Bab Apa yang Diperbolehkan untuk Dimakan oleh Orang yang Berihram dari Buruan
Shahih oleh Darussalam
akhbarana qutaybahu, an malikin, an abi annadhri, an nafiin, mawla abi qatadaha an abi qatadaha, annahu kana maa rasuli allahi hatta idza kana bibadhi thariqi makkaha takhallafa maa ashhabin lahu muhrimina wahuwa ghayru muhrimin waraa himaran wahsyiyyan fastawa ala farasihi tsumma saala ashhabahu an yunawiluhu sawthahu faabaw fasaalahum rumhahu faabaw faakhadzahu tsumma syadda ala alhimari faqatalahu faakala minhu badhu ashhabi annabiyyi waaba badhuhum faadraku rasula allahi fasaaluhu an dzalika faqala " innama hiya thumahun athamakumuha allahu azza wajalla ".

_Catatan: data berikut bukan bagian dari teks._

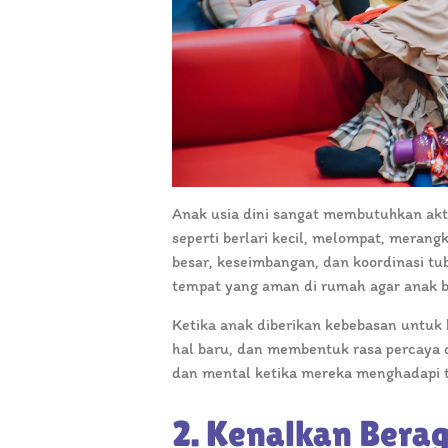
Anak usia dini sangat membutuhkan akt
seperti berlari kecil, melompat, meran
besar, keseimbangan, dan koordinasi tu
tempat yang aman di rumah agar anak be
Ketika anak diberikan kebebasan untuk
hal baru, dan membentuk rasa percaya di
dan mental ketika mereka menghadapi ta
2. Kenalkan Berag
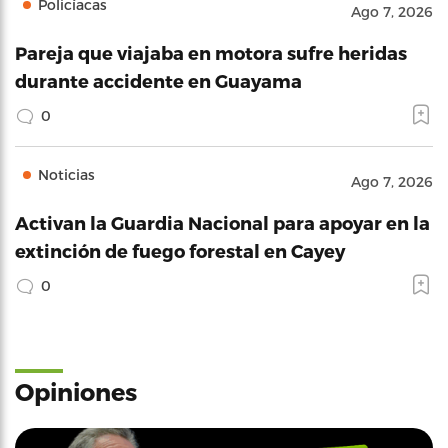
Policíacas
Ago 7, 2026
Pareja que viajaba en motora sufre heridas
durante accidente en Guayama
0
Noticias
Ago 7, 2026
Activan la Guardia Nacional para apoyar en la
extinción de fuego forestal en Cayey
0
Opiniones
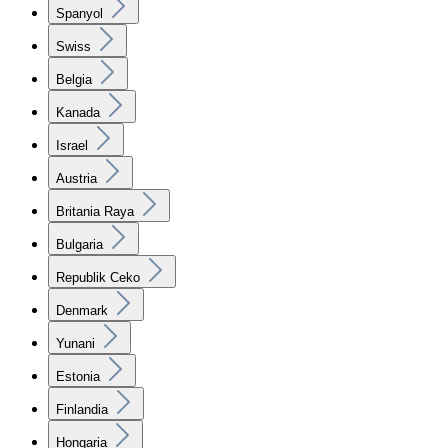
Spanyol
Swiss
Belgia
Kanada
Israel
Austria
Britania Raya
Bulgaria
Republik Ceko
Denmark
Yunani
Estonia
Finlandia
Hongaria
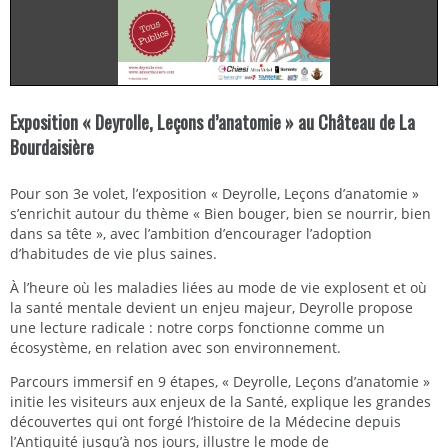
Exposition « Deyrolle, Leçons d’anatomie » au Château de La
Bourdaisière
Pour son 3e volet, l’exposition « Deyrolle, Leçons d’anatomie »
s’enrichit autour du thème « Bien bouger, bien se nourrir, bien
dans sa tête », avec l’ambition d’encourager l’adoption
d’habitudes de vie plus saines.
À l’heure où les maladies liées au mode de vie explosent et où
la santé mentale devient un enjeu majeur, Deyrolle propose
une lecture radicale : notre corps fonctionne comme un
écosystème, en relation avec son environnement.
Parcours immersif en 9 étapes, « Deyrolle, Leçons d’anatomie »
initie les visiteurs aux enjeux de la Santé, explique les grandes
découvertes qui ont forgé l‘histoire de la Médecine depuis
l’Antiquité jusqu’à nos jours, illustre le mode de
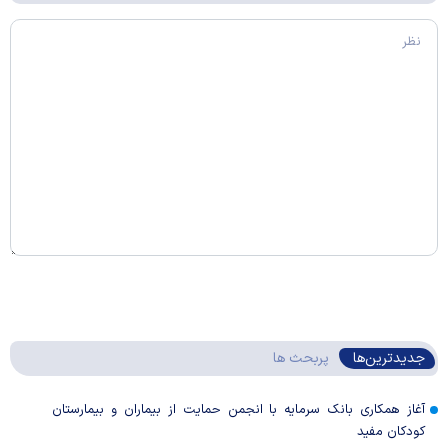
جدیدترین‌ها
پربحث ها
آغاز همکاری بانک سرمایه با انجمن حمایت از بیماران و بیمارستان
کودکان مفید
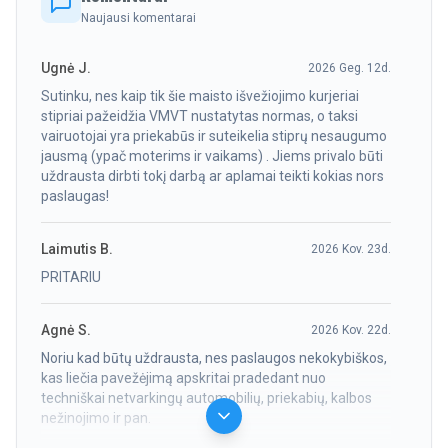
Naujausi komentarai
Ugnė J.
2026 Geg. 12d.
Sutinku, nes kaip tik šie maisto išvežiojimo kurjeriai
stipriai pažeidžia VMVT nustatytas normas, o taksi
vairuotojai yra priekabūs ir suteikelia stiprų nesaugumo
jausmą (ypač moterims ir vaikams) . Jiems privalo būti
uždrausta dirbti tokį darbą ar aplamai teikti kokias nors
paslaugas!
Laimutis B.
2026 Kov. 23d.
PRITARIU
Agnė S.
2026 Kov. 22d.
Noriu kad būtų uždrausta, nes paslaugos nekokybiškos,
kas liečia pavežėjimą apskritai pradedant nuo
techniškai netvarkingų automobilių, priekabių, kalbos
nežinojimo ir pan.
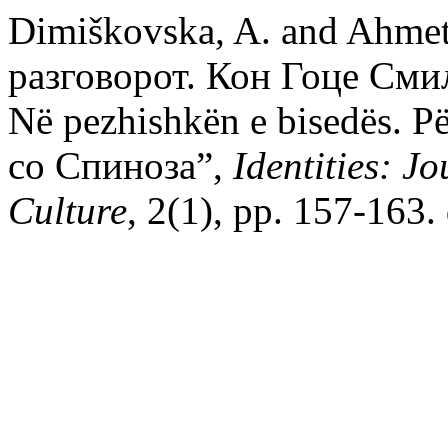
Dimiškovska, A. and Ahmet
разговорот. Кон Гоце Сми
Në pezhishkën e bisedës. 
со Спиноза”,
Identities: J
Culture
, 2(1), pp. 157-163.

Telah diriwayatkan dari Abu Qatadah bahwa: ia bersama Rasulullah. Ketika mereka berada di tengah jalan menuju Makkah, ia tertinggal bersama beberapa temannya yang berihram, tetapi ia tidak berihram. Ia melihat seekor onager, maka ia menaiki kudanya, kemudian ia meminta kepada teman-temannya untuk memberinya cambuknya, tetapi mereka menolak. Ia meminta kepada mereka untuk memberinya tombaknya, tetapi mereka menolak. Ia mengambilnya, kemudian mengejar onager itu dan membunuhnya. Beberapa Sahabat Rasulullah ﷺ memakan dagingnya tetapi yang lain menolak. Mereka mengejar Rasulullah ﷺ dan bertanya kepadanya tentang hal itu, dan beliau bersabda: "Itu adalah makanan yang Allah, Yang Maha Perkasa dan Agung, berikan kepada kalian."